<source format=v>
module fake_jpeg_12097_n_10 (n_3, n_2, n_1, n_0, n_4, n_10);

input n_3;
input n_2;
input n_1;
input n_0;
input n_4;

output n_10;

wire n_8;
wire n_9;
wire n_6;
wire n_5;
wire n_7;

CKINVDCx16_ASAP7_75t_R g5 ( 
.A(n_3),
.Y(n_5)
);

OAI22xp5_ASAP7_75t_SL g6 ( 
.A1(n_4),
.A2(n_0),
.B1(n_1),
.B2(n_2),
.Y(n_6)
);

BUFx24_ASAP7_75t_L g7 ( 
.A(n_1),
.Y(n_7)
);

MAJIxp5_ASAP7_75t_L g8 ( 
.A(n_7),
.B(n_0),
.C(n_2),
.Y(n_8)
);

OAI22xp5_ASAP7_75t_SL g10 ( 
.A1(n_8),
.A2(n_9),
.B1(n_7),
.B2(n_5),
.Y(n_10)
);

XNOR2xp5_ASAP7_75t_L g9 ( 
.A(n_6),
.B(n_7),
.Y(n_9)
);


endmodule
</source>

——————————

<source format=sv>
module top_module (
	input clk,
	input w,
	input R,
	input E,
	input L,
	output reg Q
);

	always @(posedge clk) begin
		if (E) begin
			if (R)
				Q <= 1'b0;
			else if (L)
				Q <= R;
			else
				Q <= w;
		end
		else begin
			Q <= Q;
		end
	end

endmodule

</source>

——————————

__ACTIVITY__.
Within the records, filter for lines that contain the word "begin" and show each one.

__EXERCISE RESULT__.
	always @(posedge clk) begin
		if (E) begin
		else begin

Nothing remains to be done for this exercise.